Selected extract>
--------------------

On June 4, 2012, Bombardier was awarded the R179 contract for 300 new B Division cars, to replace the 50 R42s on the BMT Jamaica Line (). In December 2012, preliminary designs began on the R211 B Division contract, which entails 940 cars in order to expand the system fleet, and to replace the R46 fleet, and the R44 fleet of the Staten Island Railway; both models were built in the 1970s. Both the R179 and R211 orders were supposed to replace the 222 remaining R32 cars, which were built in the 1960s and have run well past their expected lives, by the year 2022., however, in January 2020, it was decided that the R179 fleet was to replace all remaining R32s.  The R179 order fell significantly behind schedule, with first test train delivered in September 2016.

On January 19, 2018, the MTA Board suggested that Kawasaki Rail Car Corp., a subsidiary of Kawasaki Heavy Industries, be awarded the $3.7 billion base order for the first 535 new R211 cars. The cars are anticipated to be delivered from 2020 to 2023, with the option orders to be delivered by 2025. The R211 base order includes 20 R211T cars with open gangways; 75 R211S cars for the Staten Island Railway, to be delivered near the end of the base order; and 440 cars similar to the R143/R160 series, operating in five-car units. The cars will be assembled at Kawasaki's factories in Lincoln, Nebraska, and Yonkers, New York. After multiple delays, the first R211A test train was delivered in July 2021, with the production cars being delivered between 2021 and 2023. The first of the R211Ts were delivered on October 31, 2022. On March 10, 2023, the R211As were placed into revenue service on the  for a 30-day in-service acceptance test. 

In January 2019, the MTA announced that the R262s would be replacing the R62 and R62A fleets, a new fleet that would be ordered as part of a future capital program.

--------------------

Data records>
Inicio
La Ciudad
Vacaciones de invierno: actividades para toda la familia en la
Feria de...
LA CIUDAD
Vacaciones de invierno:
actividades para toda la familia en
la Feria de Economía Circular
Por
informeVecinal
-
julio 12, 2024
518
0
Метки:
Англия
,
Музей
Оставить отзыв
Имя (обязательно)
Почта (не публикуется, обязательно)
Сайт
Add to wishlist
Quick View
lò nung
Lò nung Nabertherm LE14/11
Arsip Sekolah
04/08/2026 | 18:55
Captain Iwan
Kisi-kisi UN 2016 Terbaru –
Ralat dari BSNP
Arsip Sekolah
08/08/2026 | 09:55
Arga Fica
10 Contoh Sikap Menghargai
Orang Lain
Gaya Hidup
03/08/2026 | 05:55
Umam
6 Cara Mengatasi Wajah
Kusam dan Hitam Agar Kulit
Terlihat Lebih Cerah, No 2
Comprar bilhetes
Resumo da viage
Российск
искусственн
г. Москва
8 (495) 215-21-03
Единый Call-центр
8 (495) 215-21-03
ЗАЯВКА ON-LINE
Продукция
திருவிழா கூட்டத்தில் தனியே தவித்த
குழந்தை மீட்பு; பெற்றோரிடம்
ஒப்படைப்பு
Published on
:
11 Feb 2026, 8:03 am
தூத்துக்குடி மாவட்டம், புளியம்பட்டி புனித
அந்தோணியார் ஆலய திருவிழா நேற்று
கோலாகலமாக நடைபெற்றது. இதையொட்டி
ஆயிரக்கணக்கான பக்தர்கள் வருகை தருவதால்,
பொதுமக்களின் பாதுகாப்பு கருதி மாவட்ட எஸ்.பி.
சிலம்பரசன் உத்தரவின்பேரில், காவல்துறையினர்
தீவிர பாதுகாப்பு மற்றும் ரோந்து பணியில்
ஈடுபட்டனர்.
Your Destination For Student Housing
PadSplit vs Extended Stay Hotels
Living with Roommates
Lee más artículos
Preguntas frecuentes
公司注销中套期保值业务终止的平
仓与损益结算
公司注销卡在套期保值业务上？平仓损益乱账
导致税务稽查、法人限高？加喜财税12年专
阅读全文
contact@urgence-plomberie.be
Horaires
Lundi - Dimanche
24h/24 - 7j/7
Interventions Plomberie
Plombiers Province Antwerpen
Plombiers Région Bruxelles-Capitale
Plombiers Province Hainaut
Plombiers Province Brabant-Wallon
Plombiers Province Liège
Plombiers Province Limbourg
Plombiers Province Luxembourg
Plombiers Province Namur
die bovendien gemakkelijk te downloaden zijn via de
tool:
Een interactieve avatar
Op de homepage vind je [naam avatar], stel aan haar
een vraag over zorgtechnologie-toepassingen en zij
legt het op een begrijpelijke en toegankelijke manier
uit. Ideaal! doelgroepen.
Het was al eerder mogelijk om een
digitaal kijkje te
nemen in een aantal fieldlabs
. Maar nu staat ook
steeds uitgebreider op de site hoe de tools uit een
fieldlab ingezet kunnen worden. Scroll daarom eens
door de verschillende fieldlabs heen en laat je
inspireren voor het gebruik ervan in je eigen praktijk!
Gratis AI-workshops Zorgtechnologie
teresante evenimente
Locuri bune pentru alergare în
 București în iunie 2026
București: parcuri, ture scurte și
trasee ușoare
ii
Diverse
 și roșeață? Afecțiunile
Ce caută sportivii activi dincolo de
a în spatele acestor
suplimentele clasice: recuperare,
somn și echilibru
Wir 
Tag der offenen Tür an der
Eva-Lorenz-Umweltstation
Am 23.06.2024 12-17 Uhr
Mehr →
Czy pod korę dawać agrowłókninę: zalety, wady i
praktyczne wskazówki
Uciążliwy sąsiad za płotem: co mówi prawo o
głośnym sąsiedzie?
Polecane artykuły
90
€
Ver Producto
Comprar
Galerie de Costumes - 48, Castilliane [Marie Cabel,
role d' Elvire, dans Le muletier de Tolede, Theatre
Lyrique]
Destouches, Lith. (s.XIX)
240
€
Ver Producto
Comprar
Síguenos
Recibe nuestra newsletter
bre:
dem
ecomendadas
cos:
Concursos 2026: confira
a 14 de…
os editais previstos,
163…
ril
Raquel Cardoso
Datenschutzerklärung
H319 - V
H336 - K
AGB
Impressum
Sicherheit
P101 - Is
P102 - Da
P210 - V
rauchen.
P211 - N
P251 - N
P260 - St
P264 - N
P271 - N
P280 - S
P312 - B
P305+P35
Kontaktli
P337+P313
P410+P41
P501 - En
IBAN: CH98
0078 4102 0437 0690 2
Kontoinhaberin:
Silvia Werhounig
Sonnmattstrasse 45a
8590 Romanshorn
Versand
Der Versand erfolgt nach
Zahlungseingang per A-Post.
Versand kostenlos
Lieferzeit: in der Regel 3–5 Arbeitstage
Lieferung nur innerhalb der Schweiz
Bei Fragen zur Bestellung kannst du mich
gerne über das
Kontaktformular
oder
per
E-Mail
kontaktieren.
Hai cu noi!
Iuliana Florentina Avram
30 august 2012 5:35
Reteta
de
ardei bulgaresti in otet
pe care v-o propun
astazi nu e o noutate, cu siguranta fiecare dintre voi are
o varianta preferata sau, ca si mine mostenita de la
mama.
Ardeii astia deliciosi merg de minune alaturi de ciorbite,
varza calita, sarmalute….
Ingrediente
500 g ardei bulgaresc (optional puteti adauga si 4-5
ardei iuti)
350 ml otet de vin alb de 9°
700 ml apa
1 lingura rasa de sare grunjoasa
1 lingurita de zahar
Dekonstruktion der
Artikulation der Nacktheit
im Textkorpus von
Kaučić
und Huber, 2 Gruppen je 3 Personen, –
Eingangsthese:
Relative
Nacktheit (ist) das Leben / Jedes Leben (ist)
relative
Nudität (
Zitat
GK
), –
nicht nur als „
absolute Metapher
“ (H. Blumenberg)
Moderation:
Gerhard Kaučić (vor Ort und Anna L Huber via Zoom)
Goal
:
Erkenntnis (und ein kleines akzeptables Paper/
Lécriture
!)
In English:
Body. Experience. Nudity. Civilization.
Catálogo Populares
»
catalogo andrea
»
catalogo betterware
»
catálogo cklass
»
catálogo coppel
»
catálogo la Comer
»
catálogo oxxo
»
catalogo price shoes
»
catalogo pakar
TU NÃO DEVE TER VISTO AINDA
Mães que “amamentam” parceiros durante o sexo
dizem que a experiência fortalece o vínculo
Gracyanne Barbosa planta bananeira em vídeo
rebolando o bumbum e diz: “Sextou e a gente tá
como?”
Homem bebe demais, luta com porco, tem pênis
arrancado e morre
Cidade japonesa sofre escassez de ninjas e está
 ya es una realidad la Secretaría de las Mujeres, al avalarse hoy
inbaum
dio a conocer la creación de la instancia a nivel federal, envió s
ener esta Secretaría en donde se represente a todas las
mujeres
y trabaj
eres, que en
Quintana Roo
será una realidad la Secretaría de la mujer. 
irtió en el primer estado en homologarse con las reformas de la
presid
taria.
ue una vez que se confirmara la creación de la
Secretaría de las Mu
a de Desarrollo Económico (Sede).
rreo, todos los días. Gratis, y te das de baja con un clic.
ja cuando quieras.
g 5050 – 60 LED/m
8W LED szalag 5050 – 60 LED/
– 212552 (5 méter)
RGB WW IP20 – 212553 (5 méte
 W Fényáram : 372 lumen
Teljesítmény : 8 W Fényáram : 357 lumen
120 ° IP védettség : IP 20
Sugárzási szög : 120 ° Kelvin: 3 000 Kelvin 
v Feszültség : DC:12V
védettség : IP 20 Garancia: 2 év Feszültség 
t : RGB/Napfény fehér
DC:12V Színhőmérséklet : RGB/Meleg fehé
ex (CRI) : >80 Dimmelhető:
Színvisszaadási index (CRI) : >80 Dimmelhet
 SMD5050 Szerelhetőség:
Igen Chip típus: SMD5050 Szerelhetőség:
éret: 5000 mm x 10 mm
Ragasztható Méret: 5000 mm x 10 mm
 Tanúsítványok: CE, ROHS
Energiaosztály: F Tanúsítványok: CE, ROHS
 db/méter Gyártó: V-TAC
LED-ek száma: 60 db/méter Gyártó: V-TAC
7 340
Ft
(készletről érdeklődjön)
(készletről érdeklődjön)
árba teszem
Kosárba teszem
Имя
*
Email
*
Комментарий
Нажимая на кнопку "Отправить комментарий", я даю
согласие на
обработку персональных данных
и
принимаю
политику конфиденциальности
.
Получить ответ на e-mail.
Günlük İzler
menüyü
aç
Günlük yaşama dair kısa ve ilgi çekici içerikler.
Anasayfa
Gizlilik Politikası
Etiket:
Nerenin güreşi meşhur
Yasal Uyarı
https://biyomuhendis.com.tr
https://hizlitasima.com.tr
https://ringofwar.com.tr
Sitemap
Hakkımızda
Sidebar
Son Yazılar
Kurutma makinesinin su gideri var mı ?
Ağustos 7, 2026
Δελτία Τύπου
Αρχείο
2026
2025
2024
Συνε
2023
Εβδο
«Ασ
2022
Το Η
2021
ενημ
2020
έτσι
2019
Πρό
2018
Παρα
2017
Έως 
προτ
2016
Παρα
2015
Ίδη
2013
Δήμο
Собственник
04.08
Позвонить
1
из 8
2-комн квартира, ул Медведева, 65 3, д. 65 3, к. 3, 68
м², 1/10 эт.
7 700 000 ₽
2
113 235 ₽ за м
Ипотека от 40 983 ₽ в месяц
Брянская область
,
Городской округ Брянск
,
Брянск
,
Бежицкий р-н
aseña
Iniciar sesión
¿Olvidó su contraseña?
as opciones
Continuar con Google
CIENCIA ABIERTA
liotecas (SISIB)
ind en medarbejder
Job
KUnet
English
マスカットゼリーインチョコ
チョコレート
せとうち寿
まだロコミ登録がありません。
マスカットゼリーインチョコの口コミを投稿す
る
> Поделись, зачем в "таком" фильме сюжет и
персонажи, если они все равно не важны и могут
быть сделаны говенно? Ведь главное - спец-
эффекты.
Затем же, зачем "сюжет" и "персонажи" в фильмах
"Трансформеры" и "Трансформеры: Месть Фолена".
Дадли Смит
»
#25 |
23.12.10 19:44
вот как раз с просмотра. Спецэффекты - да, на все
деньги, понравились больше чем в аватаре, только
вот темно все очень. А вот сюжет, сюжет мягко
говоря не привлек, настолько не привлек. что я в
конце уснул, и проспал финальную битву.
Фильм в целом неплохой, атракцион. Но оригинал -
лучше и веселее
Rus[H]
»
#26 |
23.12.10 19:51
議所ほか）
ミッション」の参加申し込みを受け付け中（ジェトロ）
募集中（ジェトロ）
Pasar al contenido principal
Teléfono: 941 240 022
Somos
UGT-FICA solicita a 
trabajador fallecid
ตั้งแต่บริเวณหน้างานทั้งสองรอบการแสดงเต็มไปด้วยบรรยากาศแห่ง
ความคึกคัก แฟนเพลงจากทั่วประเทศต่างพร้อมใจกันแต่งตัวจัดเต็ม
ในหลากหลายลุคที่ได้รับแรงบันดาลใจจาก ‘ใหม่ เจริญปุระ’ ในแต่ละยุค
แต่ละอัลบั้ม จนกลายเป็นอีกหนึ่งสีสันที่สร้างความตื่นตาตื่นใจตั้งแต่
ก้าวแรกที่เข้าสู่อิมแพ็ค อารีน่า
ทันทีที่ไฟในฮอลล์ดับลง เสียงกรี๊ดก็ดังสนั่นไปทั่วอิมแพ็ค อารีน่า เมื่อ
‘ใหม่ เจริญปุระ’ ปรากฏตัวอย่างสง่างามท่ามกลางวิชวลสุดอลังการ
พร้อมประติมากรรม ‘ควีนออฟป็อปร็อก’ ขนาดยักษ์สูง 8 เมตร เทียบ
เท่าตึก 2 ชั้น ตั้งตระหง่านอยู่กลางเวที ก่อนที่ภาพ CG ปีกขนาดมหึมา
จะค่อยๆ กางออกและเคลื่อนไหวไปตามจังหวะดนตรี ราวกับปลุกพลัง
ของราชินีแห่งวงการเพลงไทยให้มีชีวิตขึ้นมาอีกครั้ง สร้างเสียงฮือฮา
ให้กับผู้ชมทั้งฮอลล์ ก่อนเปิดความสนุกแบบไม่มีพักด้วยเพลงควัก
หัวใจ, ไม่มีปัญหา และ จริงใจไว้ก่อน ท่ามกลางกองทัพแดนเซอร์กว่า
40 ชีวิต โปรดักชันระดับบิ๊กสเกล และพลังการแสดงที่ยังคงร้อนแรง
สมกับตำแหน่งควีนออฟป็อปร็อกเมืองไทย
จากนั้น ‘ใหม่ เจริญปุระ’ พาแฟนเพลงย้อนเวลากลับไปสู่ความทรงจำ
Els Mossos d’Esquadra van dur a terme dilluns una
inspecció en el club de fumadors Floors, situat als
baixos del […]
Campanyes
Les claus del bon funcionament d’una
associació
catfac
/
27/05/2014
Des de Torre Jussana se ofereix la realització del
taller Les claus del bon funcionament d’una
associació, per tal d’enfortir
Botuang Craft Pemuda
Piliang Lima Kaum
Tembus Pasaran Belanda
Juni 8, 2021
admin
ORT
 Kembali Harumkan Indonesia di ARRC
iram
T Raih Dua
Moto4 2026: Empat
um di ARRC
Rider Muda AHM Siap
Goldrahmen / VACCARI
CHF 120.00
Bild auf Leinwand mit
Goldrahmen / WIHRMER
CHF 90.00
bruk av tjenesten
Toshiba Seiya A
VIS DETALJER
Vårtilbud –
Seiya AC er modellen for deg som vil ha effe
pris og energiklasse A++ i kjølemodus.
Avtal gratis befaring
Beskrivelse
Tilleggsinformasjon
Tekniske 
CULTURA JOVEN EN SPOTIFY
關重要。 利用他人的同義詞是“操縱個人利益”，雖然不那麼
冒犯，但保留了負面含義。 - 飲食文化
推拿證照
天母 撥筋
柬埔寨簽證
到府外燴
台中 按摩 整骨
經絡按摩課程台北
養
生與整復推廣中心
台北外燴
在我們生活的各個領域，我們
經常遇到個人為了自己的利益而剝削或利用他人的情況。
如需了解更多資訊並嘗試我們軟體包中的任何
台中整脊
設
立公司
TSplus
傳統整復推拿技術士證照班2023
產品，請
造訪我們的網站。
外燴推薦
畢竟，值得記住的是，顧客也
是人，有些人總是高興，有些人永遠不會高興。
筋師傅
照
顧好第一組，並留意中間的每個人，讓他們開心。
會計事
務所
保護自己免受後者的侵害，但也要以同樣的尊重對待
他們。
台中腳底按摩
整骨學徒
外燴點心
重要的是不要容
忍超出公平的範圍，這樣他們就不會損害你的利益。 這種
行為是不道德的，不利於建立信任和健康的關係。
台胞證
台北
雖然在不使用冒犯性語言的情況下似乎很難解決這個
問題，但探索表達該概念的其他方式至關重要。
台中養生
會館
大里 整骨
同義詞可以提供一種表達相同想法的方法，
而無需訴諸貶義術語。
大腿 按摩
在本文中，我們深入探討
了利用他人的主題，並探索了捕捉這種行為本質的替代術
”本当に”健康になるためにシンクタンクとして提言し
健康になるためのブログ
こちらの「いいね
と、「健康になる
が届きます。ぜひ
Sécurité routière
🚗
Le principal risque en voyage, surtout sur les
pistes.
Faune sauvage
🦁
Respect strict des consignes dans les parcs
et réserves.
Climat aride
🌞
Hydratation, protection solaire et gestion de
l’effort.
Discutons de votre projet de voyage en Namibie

--------------------

Directive>
Write the next part of the passage on the R179, R211, and R262 subway car orders. Start after its final sentence.

Exercise output>
Design and features 

The NTT models utilize a common car design; stainless-steel car bodies with a black front fascia on the "A" (cab) cars, open lexan-glass windows on non-cab ends allowing passengers to see through to the next car, and electronic outer route signs, as opposed to the rollsigns used by previous models. Improvements to the conductors' interface include the addition of speedometers as well as electronic consoles that monitor mechanical problems that may occur on the train. The cars feature a white fiberglass interior with blue-gray plastic bench seats both to combat vandalism, along with bright fluorescent lighting and LED interior passenger information signs. The bench-style seats, designed with lumbar supports, also replaced the bucket-style seats used on rolling stock built in the 1970s and '80s, which were uncomfortable for some passengers and harder to clean. The trains utilize an airbag suspension (replacing conventional springs) for a more comfortable ride, and employ regenerative braking which converts the energy from brake application into electricity that is fed back into the third rail.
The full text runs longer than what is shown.